Photos: James Duncan Davidson
Ainissa Ramirez comes on stage armed with a blowtorch. Well, that sure got everyone’s attention. She promptly uses said blowtorch to straighten a piece of bent piece of wire. Her point: atoms often rearrange usefully to create entirely different types of structures. The Yale associate professor goes on to explain why this matters. A regular smartphone (what fits in the palm of the hand was the size of a washing machine 30 years ago) contains significant materials and technologies. And yet the average smartphone contains 64 elements from the periodic table, many of which are rare earth elements, the “secret sauce” of most technology. There’s a problem: we’re running out of them. And rare earth elements are not significant simply because of their contribution to fancy gadgetry, but also because they will be critical to the Energy 2.0/post-oil movement. The Prius has 20 pounds of rare earth elements in its battery alone, and with all the Prii out there, we’ll need more of these materials, not less.
Catching hold of a phrase that leaders have loved to bandy about in recent years, Ramirez continues: we “shouldn’t let a good crisis go to waste.” Not only do we face a short-term challenge to figure out how to recycle these materials, but we need to figure out ways to produce innovative alternatives to them. That, she argues, poses no less than a way to rethink STEM [science, technology, engineering, math] education. “This is our Sputnik moment.”
What she proposes is a new way to recast science education from being about memorizing facts, “a trivial pursuit,” to being about problem-solving and thinking for oneself. We need to move away from focusing on tests to showing kids that it’s ok to learn or to take risks. “Children need to explore and to discover.
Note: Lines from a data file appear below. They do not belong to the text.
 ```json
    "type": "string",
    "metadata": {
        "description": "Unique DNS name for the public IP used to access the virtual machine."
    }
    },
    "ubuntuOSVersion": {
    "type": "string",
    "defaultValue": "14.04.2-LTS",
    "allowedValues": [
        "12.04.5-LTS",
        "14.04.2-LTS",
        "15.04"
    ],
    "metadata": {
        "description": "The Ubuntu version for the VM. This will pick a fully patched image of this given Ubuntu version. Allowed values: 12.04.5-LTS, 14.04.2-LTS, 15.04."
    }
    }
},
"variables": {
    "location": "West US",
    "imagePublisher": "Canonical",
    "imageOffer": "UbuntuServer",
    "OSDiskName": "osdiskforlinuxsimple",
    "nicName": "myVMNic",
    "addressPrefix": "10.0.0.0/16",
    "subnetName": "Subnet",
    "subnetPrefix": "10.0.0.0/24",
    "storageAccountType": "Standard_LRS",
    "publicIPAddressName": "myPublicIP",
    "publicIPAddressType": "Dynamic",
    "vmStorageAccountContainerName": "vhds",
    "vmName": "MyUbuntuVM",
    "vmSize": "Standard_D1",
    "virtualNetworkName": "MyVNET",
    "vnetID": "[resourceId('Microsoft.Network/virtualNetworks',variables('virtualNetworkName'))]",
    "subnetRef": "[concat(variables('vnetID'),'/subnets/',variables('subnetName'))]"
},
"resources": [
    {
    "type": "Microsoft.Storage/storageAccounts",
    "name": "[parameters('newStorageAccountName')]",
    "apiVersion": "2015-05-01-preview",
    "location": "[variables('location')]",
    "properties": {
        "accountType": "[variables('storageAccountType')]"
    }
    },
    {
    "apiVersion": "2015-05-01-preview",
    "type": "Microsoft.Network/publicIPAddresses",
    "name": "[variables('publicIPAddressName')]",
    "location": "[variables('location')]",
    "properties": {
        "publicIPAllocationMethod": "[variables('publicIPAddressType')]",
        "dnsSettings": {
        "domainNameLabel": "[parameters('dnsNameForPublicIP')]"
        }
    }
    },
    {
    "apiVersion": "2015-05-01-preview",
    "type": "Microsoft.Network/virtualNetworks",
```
This is how you innovate; you fail your way to your answer. Scientists fail all the time; we just brand it differently. We call it ‘data.'”
Finally, Ramirez calls for more science mentors who can nurture this experimental mindset in teachers. She mentions her supportive parents, her “science geek” teacher, and the impact of watching the television show 3-2-1 Contact in her youth. She describes the power of seeing an African American scientist presenter. “That was when I realized being black and being a scientist weren’t separate, they were linked,” she says. “I shouldn’t be one of the lone scientists of color in my corner of the world. It should be possible for any inner city girl to be a scientist if she wants. We need to remove as many barriers as possible.”
So much so that she concludes by calling for recording artists to write songs about science. “Instead of ‘she blinded me with science,’ it should be ‘she helped me see with science. She’s a biomedical engineer.'” Ramirez says, to laughter. “All kids have an inner scientist. We must nurture it.”